Task requirements →
[A] Using the text on well casing, answer the following:
(i) What length range is given for intermediate casing?
(ii) By how much does a drilling liner overlap the existing casing?
(iii) How long can conductor pipe be offshore?
[B] Retype the text on well casing between "Intermediate casing (17" and "and salt sections).", inclusive.
[C] What is the Spanish translation of this sentence from the text on well casing: "They are casings that do not reach the surface."

Selected excerpt →

[Start of Attachment]

Conductor pipe (7to 20in. OD)
The outermost casing string.
It is 40 to 500 ft in length for onshore and up
to 1,000 ft for offshore.
Generally, for shallow wells OD is 16 in. and
20 in. for deep wells.
Isolates very weak formations.
Prevents erosion of ground below rig.
Provides a mud return path.
Supports the weight of subsequent casing
strings.

Surface casing (17-1/2 to 20 in. OD)
The setting depths vary from 300 to 5,000 ft
10-3/4 in. and 13- 3/8 in. being the most
common sizes.
Setting depth is often determined by
government or company policy and not
selected due to technical reasoning.
Provides a means of nippling up BOP.
Provides a casing seat strong enough to safely
close in a well after a kick.
Provides protection of fresh water sands.
Provides wellbore stabilization.

Intermediate casing (17 -1/2 to 9-5/8 in.
OD)
Also called a protective casing, it is purely a
technical casing.
The length varies from 7,000 to 15,000 ft.
Provides isolation of potentially troublesome zones
(abnormal pressure formations, unstable shales,
lost circulation zones and salt sections).
Provides integrity to withstand the high mud
weights necessary to reach TD or next casing seat

Production casing (9 -5/8 to 5 in. OD)
It is set through the protective productive
zone(s).
It is designed to hold the maximal shut-in
pressure of the producing formations.
It is designed to withstand stimulating
pressures during completion and workover
operations.
A 7-in. OD production casing is often used

Provides zonal isolation (prevents migration of
water to producing zones, isolates different
production zones).
Confines production to wellbore.
Provides the environment to install subsurface
completion equipment.
Provides protection for the environment in the
event of tubing failure during production
operations and allows for the tubing to be
repaired and replaced.

Liners
They are casings that do not reach the surface.
They are mounted on liner hangers to the
previous casing string.
Usually, they are set to seal off troublesome
sections of the well or through the producing
zones for economic reasons (i.e. to save costs).
Drilling liner
Production liner
Tie-back liner
Scab liner
Scab tie- back liner

Drilling Liner –Same as intermediate/protective casing. It
overlaps the existing casing by 200 to 400 ft. It is used to
isolate troublesome zones and to permit drilling below these
zones without having well problems.
Production Liner –Same as production casing. It is run to
provide isolation across the production or injection zones.
Tie-back Liner – it is connected to the top of the liner with a
specially designed connector and extends to the surface, i.e.
converts liner to full string of casing.

[End of Attachment]

Listed entries →
[Start of Attachment]

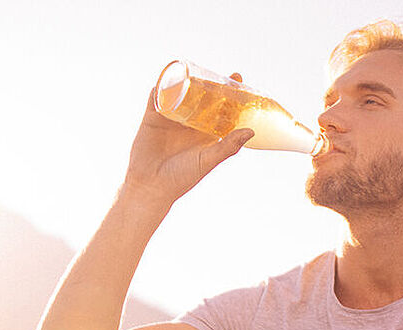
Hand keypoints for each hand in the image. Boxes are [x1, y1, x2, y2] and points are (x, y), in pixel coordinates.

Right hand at [121, 74, 253, 207]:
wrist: (151, 186)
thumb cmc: (181, 178)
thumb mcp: (207, 161)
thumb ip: (228, 147)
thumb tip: (251, 130)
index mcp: (205, 133)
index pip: (221, 108)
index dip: (230, 94)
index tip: (239, 79)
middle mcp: (190, 123)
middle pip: (202, 97)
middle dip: (211, 83)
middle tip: (221, 74)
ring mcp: (171, 119)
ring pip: (180, 93)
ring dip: (187, 80)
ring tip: (195, 69)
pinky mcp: (152, 118)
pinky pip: (157, 98)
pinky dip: (161, 87)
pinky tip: (168, 76)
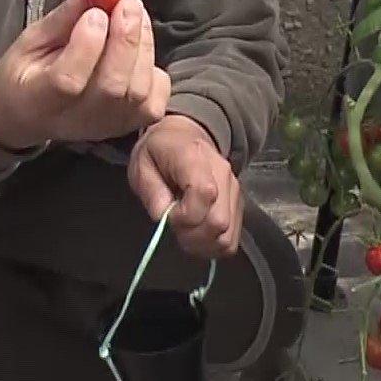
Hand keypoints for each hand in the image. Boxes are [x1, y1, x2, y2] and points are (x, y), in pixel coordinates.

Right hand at [0, 0, 169, 148]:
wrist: (31, 114)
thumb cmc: (28, 73)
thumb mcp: (31, 40)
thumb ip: (63, 17)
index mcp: (38, 99)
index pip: (68, 81)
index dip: (86, 45)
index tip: (94, 13)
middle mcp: (76, 120)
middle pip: (111, 86)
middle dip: (125, 39)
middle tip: (127, 3)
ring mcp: (107, 125)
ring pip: (138, 89)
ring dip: (142, 44)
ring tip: (133, 14)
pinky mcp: (131, 124)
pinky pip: (156, 95)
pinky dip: (153, 66)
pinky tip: (138, 48)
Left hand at [128, 114, 242, 258]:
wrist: (183, 137)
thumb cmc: (159, 151)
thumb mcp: (142, 165)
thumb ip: (151, 192)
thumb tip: (164, 218)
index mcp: (195, 158)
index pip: (204, 194)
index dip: (184, 216)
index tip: (167, 215)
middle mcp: (222, 174)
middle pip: (219, 221)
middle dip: (192, 235)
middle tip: (174, 228)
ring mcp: (234, 190)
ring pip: (227, 235)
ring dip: (202, 243)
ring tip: (184, 233)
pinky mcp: (238, 205)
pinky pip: (232, 238)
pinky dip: (213, 244)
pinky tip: (197, 235)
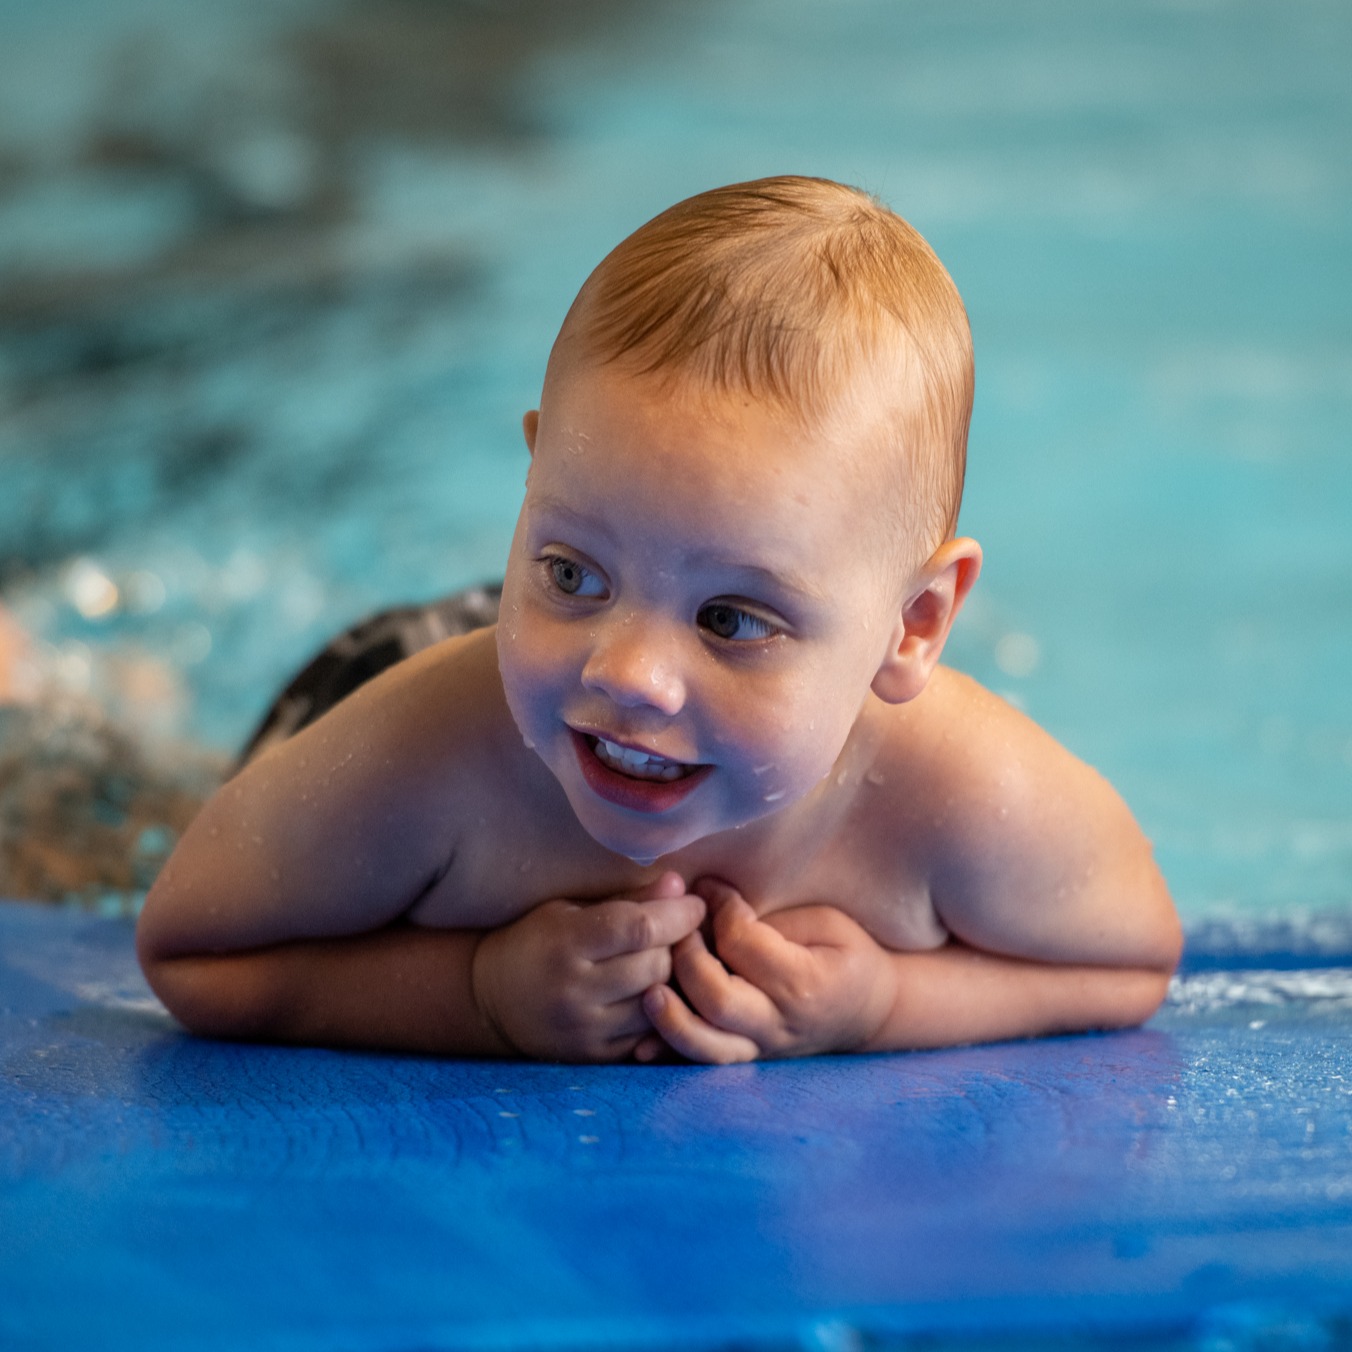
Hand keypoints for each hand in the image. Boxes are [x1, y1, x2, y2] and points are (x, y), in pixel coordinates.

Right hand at [470, 872, 703, 1061]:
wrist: (492, 1000)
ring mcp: (585, 1030)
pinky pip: (649, 1036)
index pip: (639, 928)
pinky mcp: (595, 1057)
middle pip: (655, 966)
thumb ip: (628, 900)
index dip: (678, 914)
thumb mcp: (571, 909)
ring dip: (672, 980)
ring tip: (669, 961)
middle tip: (681, 932)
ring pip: (659, 1004)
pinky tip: (657, 993)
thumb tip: (679, 885)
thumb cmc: (537, 940)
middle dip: (677, 945)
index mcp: (566, 944)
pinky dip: (662, 1013)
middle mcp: (575, 991)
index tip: (694, 903)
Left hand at [641, 878, 896, 1062]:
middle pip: (715, 998)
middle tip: (675, 925)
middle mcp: (779, 1023)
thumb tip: (709, 899)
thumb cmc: (848, 955)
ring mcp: (761, 1048)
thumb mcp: (824, 923)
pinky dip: (669, 1052)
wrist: (871, 1010)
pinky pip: (701, 1064)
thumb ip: (770, 920)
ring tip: (648, 989)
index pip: (742, 943)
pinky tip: (637, 1041)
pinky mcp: (746, 1059)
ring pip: (705, 1046)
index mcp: (804, 982)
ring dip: (670, 1017)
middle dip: (685, 956)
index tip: (709, 887)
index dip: (718, 908)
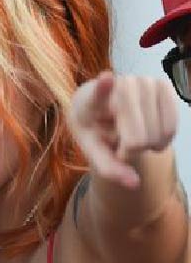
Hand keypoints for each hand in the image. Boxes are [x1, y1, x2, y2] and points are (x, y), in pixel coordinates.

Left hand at [69, 72, 178, 188]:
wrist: (101, 107)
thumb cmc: (94, 128)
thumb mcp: (93, 149)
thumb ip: (109, 168)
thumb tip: (134, 184)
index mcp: (90, 99)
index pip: (99, 93)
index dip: (104, 87)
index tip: (106, 78)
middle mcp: (119, 85)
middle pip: (138, 136)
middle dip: (132, 151)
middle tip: (120, 147)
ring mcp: (143, 82)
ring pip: (158, 133)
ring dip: (149, 145)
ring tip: (132, 138)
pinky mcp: (163, 85)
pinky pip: (172, 126)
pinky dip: (164, 139)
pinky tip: (150, 135)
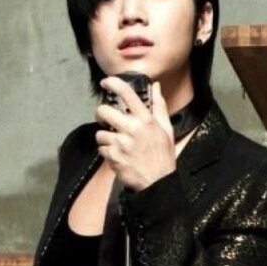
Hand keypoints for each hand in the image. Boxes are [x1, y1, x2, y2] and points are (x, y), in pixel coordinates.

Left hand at [95, 77, 177, 191]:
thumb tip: (155, 86)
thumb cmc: (163, 156)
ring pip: (100, 133)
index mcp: (146, 120)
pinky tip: (118, 155)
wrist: (158, 182)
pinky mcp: (114, 157)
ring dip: (105, 137)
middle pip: (103, 111)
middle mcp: (132, 129)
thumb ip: (159, 106)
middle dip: (101, 114)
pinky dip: (107, 152)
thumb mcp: (166, 129)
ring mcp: (121, 144)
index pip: (127, 94)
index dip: (113, 83)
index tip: (105, 82)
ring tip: (116, 143)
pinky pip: (102, 149)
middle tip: (105, 118)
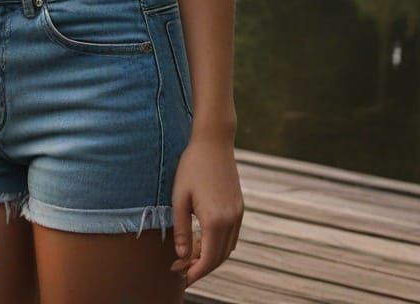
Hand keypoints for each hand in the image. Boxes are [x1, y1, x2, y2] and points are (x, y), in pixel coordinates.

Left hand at [170, 136, 243, 287]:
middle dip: (201, 267)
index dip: (196, 272)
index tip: (182, 277)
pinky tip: (203, 240)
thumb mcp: (179, 198)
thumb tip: (182, 256)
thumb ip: (180, 230)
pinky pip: (232, 236)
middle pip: (219, 257)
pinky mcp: (239, 207)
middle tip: (182, 269)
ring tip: (190, 256)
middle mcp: (231, 220)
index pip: (208, 259)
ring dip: (211, 257)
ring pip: (227, 248)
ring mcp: (238, 214)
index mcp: (215, 220)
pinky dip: (219, 244)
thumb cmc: (192, 166)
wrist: (214, 142)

[End of Attachment]

Task-by-task results →
[A]
(i) 7,000 to 15,000 ft
(ii) 200 to 400 ft
(iii) Up to 1,000 ft

[B]
Intermediate casing (17 -1/2 to 9-5/8 in.
OD)
Also called a protective casing, it is purely a
technical casing.
The length varies from 7,000 to 15,000 ft.
Provides isolation of potentially troublesome zones
(abnormal pressure formations, unstable shales,
lost circulation zones and salt sections).

[C] Son tuberías de revestimiento que no llegan a la superficie.